Improving the quality of barley transcriptome de novo assembling by using a hybrid approach for lines with varying spike and stem coloration.

De novo transcriptome assembly is an important stage of RNA-seq data computational analysis. It allows the researchers to obtain the sequences of transcripts presented in the biological sample of interest. The availability of accurate and complete transcriptome sequence of the organism of interest is, in turn, an indispensable condition for further analysis of RNA-seq data. Through years of transcriptomic research, the bioinformatics community has developed a number of assembler programs for transcriptome reconstruction from short reads of RNA-seq libraries.
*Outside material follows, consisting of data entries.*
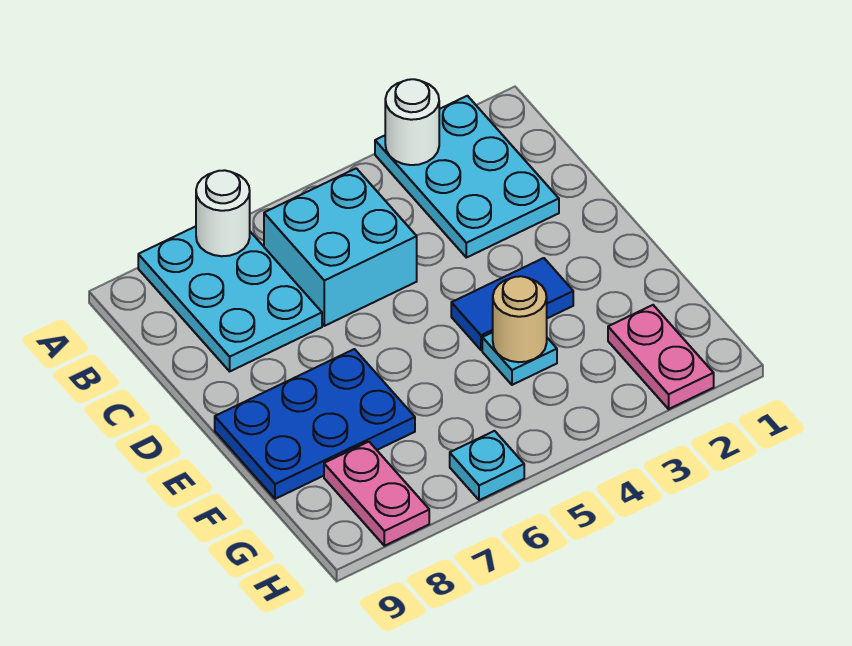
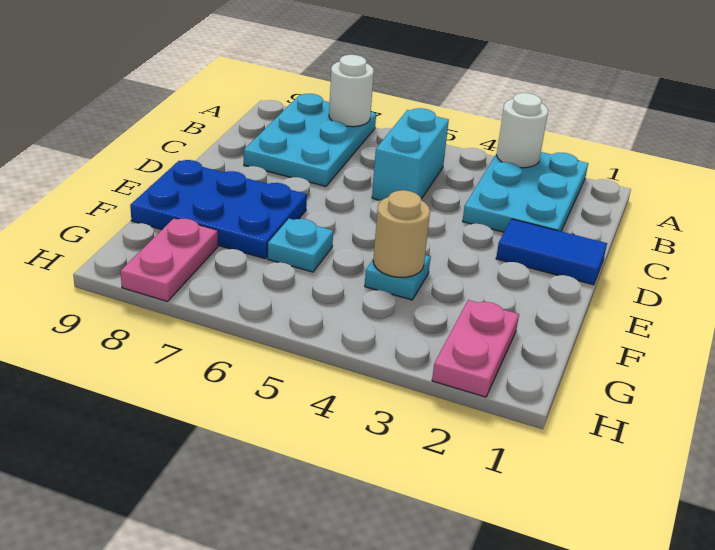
cyan brick B5:C6 level 1 -> cyan brick B5:C5 level 1
blue tile E3:E4 level 1 -> blue tile D1:D2 level 1
cyan plate H6 level 1 -> cyan plate F6 level 1

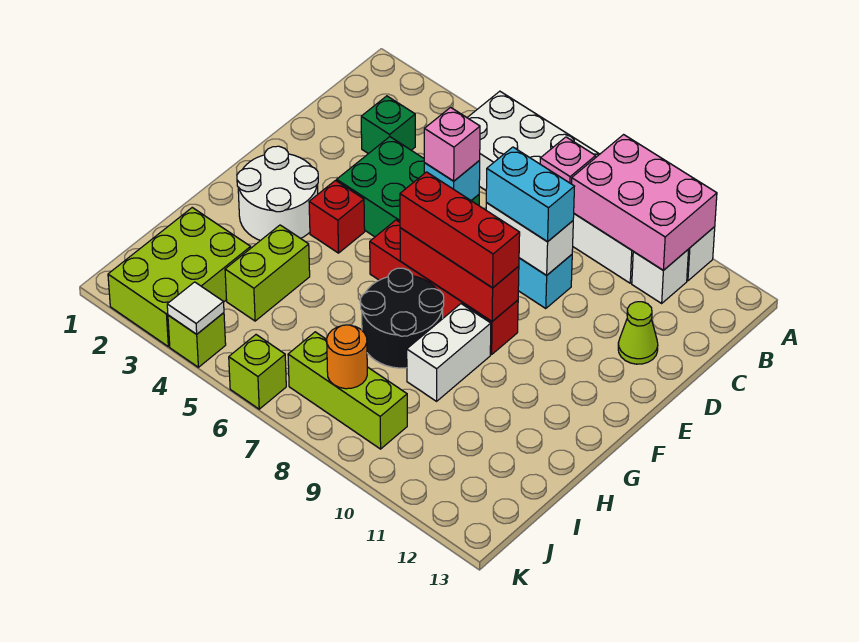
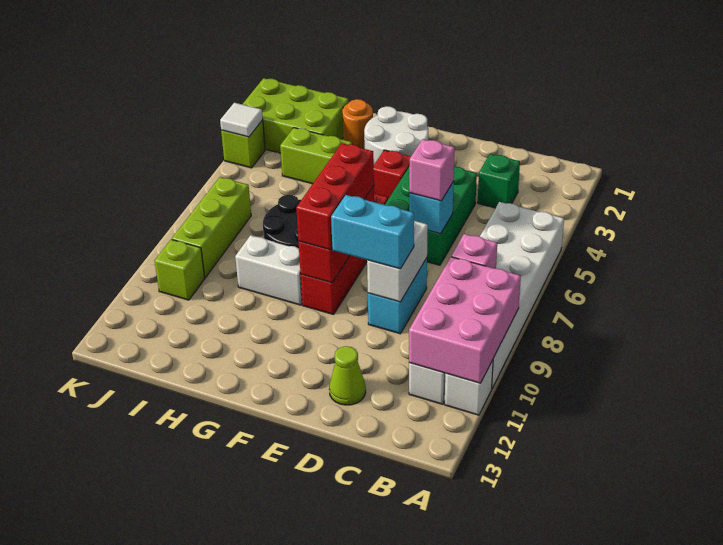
cyan brick D8:D9 level 3 -> cyan brick D9:E9 level 3
orange round brick J8 level 2 -> orange round brick H2 level 1
lime brick K6 level 1 -> lime brick J10 level 1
Different assemblers makes it possible to conduct a de novo transcriptome reconstruction and a genome-guided reconstruction. The majority of the assemblers working with RNA-seq data are based on the De Bruijn graph method of sequence reconstruction. However, specif ics of their procedures can vary drastically, as do their results. A number of authors recommend a hybrid approach to transcriptome reconstruction based on combining the results of several assemblers in order to achieve a better transcriptome assembly. The advantage of this approach has been demonstrated in a number of studies, with RNA-seq experiments conducted on the Illumina platform. In this paper, we propose a hybrid approach for creating a transcriptome assembly of the barley Hordeum vulgare isogenic line Bowman and two nearly isogenic lines contrasting in spike pigmentation, based on the results of sequencing on the IonTorrent platform. This approach implements several de novo assemblers: Trinity, Trans-ABySS and rnaSPAdes. Several assembly metrics were examined: the percentage of reference transcripts observed in the assemblies, the percentage of RNA-seq reads involved, and BUSCO scores. It was shown that, based on the summation of these metrics, transcriptome meta-assembly surpasses individual transcriptome assemblies it consists of.